=== WHAT IS EXPECTED ===
According to the book review below, where is April Sawicki living in 1994?

=== SOURCE DOCUMENT ===
╭──

A coming-of-age story that speaks on the importance of found family, The People We Keep never really captured me. I struggled to like April, a lost soul who veered from completely independent and guarded to instantly clinging to much older men. The age gaps in the romances were alarming, and the story overall felt overdone and pointless.
Publisher’s Description
Little River, New York, 1994: April Sawicki is living in a motorless motorhome that her father won in a poker game. Failing out of school, picking up shifts at Margo’s diner, she’s left fending for herself in a town where she’s never quite felt at home. When she “borrows” her neighbor’s car to perform at an open mic night, she realizes her life could be much bigger than where she came from. After a fight with her dad, April packs her stuff and leaves for good, setting off on a journey to find a life that’s all hers.

╰──

=== STORED ROWS ===

╭──

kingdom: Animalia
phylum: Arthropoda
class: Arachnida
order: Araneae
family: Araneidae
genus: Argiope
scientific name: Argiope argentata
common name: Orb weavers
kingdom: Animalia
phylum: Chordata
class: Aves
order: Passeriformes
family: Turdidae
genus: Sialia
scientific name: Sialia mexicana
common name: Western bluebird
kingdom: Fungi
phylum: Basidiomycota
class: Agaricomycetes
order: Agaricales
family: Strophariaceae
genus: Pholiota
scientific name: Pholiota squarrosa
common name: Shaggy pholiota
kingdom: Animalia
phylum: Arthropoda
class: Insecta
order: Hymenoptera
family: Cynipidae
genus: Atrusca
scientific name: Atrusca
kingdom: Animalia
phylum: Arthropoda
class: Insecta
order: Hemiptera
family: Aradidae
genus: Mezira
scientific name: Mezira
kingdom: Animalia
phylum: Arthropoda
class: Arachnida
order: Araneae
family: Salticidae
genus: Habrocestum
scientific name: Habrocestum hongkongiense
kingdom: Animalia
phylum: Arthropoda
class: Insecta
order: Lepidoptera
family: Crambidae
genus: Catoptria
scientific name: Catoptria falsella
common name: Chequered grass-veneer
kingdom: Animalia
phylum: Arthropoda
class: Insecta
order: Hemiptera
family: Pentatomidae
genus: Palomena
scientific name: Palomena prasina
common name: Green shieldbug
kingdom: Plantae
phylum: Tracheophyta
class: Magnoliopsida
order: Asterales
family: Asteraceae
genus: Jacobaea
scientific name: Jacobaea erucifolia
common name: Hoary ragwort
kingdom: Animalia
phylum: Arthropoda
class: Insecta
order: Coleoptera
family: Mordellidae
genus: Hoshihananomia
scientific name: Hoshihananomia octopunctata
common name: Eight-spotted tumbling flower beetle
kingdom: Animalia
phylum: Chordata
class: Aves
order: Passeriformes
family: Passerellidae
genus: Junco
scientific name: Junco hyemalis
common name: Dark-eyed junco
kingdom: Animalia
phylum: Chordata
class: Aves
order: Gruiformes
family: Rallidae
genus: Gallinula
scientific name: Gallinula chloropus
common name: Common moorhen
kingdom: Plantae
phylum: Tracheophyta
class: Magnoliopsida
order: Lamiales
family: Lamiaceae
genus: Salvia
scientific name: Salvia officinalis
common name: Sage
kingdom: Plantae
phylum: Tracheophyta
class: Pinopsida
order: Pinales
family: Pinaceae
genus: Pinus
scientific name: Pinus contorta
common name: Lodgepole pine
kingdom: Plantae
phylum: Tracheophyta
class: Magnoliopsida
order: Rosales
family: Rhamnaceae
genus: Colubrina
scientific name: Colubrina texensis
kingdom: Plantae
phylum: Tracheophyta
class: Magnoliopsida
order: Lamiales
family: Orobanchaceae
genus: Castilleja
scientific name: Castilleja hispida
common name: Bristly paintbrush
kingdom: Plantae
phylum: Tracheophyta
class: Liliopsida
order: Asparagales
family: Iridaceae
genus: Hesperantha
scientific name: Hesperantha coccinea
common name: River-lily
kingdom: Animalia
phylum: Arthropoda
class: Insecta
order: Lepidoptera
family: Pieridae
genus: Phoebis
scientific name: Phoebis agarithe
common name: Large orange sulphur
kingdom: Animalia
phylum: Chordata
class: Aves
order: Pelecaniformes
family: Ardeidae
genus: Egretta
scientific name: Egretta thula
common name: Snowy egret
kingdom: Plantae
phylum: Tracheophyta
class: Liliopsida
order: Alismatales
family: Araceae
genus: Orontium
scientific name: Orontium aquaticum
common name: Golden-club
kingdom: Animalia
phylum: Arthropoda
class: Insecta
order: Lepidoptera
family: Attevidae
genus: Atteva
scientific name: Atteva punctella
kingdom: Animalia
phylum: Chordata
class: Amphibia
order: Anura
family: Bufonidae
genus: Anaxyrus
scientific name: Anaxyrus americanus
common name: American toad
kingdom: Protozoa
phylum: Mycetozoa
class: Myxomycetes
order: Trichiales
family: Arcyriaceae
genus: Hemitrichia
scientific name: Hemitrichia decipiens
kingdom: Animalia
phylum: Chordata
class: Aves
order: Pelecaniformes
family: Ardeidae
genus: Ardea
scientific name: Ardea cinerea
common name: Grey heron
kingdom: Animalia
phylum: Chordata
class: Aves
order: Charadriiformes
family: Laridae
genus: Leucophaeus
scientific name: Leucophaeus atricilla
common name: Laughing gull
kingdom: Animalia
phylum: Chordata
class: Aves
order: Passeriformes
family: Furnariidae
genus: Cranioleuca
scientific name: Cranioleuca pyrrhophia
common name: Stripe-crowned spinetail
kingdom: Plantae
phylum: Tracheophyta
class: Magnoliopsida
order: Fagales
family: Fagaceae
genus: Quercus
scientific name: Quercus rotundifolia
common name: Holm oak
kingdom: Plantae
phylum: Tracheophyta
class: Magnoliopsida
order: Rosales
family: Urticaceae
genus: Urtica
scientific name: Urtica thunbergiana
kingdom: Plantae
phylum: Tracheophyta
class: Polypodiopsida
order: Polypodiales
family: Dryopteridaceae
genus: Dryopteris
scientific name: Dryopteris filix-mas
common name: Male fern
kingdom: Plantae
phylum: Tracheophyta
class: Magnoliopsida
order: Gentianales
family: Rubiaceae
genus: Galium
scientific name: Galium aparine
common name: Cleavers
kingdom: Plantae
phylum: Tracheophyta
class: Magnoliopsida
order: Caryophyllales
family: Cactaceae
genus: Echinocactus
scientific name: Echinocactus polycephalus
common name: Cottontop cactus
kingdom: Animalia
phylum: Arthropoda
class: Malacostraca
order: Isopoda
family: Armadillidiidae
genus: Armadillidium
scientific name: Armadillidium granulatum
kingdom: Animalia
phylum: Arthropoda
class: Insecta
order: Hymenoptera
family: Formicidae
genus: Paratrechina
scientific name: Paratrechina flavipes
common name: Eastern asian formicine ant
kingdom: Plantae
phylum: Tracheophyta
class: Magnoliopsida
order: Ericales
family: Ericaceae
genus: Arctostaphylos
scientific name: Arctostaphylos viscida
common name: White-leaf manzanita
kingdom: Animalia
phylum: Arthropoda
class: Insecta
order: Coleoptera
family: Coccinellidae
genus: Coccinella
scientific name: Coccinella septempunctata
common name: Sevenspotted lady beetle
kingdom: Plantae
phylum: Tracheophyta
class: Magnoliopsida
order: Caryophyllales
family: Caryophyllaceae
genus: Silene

╰──

=== FINISHED ANSWER ===
In a motorless motorhome that her father won in a poker game, in Little River, New York.